In the late 1990s and early 2000s, researchers working on these pairwise combinations started to realize that they also need the third component. Influential approaches of this period include the Probabilistic Relational Models [Friedman et al., 1999], which extended the probabilistic graphical model approach toward relations, the probabilistic logic programming approach of Sato [1995], which extended the knowledge representation approach of Poole [1993b] with a learning mechanism, and approaches such as Bayesian and stochastic logic programs [Kersting and De Raedt, 2001, Cussens, 2001] working within an inductive logic programming tradition.
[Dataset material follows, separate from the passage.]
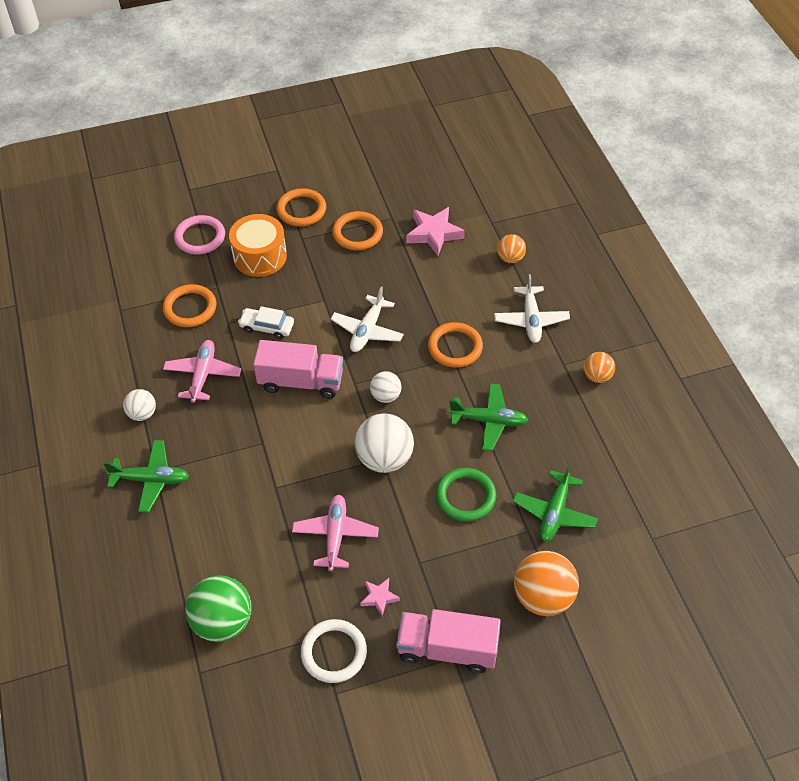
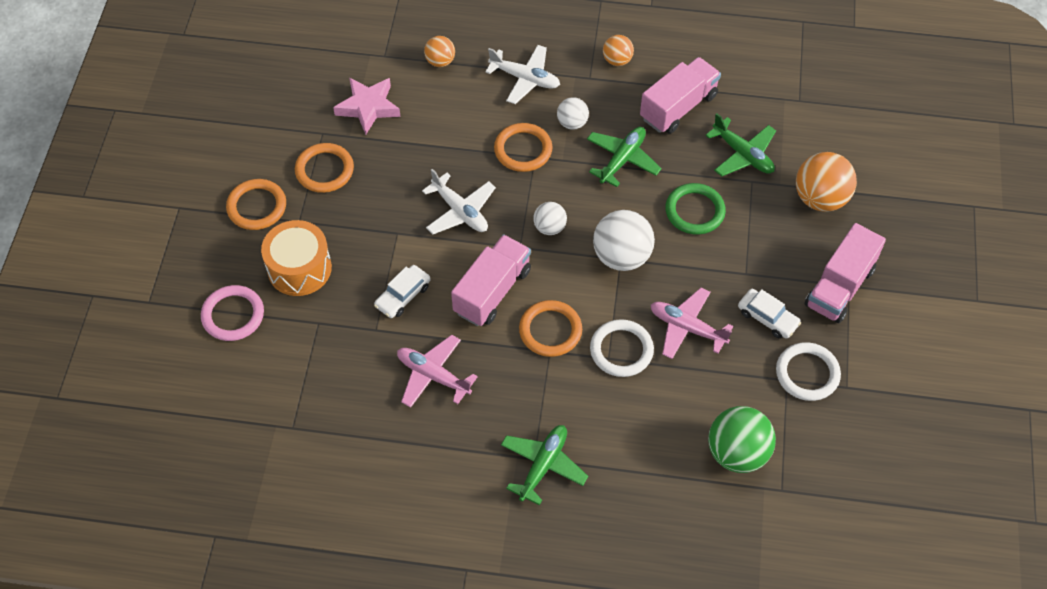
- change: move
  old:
Around 2000, Lise Getoor and David Jensen organized the first workshop on “Statistical Relational Learning” at AAAI which gathered researchers active in the area for this time. This was the start of a successful series of events that continues till today (since 2010 under the header “StarAI”).
In the early days, many additional formalisms were contributed such as RBNs [Jäger, 1997], MMMNs [Taskar et al., 2004], SRMs [Getoor et al., 2001c], MLNs [Richardson and Domingos, 2006], BLOG [Milch et al., 2005], RDNs [Neville and Jensen, 2004], and IBAL [Pfeffer, 2001], many of which are described in the book edited by Getoor and Taskar [2007]. Especially influential was the Markov Logic approach of Richardson and Domingos [2006], as it was an elegant combination of undirected graphical models with relational logic. In this early period, research focused a lot on representational and expressivity issues, often referring to the “alphabet-soup” of systems, reflecting the fact that many systems have names that use three or four letters from the alphabet. Around 2005, it was realized that the commonalities between the different systems are more important than their (often syntactic) differences, and research started to focus on key open issues surrounding learning and inference. One central question is that of lifted inference [Poole, 2003], that is, whether one can perform probabilistic inference without grounding out the probabilistic relational model first. Other questions concern the relationship to existing probabilistic and logical solvers and the continuing quest for efficient inference techniques. Finally, research on SRL and StarAI has also inspired the addition of probabilistic primitives to programming languages, leading to what is now called probabilistic programming. Although some of the early formalisms [Poole, 1993b, Sato, 1995, Pfeffer, 2001] already extend an existing programming language with probabilities, and hence, possess the power of a universal Turing machine, this stream of research became popular since BLOG [Milch et al., 2005] and Church [Goodman et al., 2008].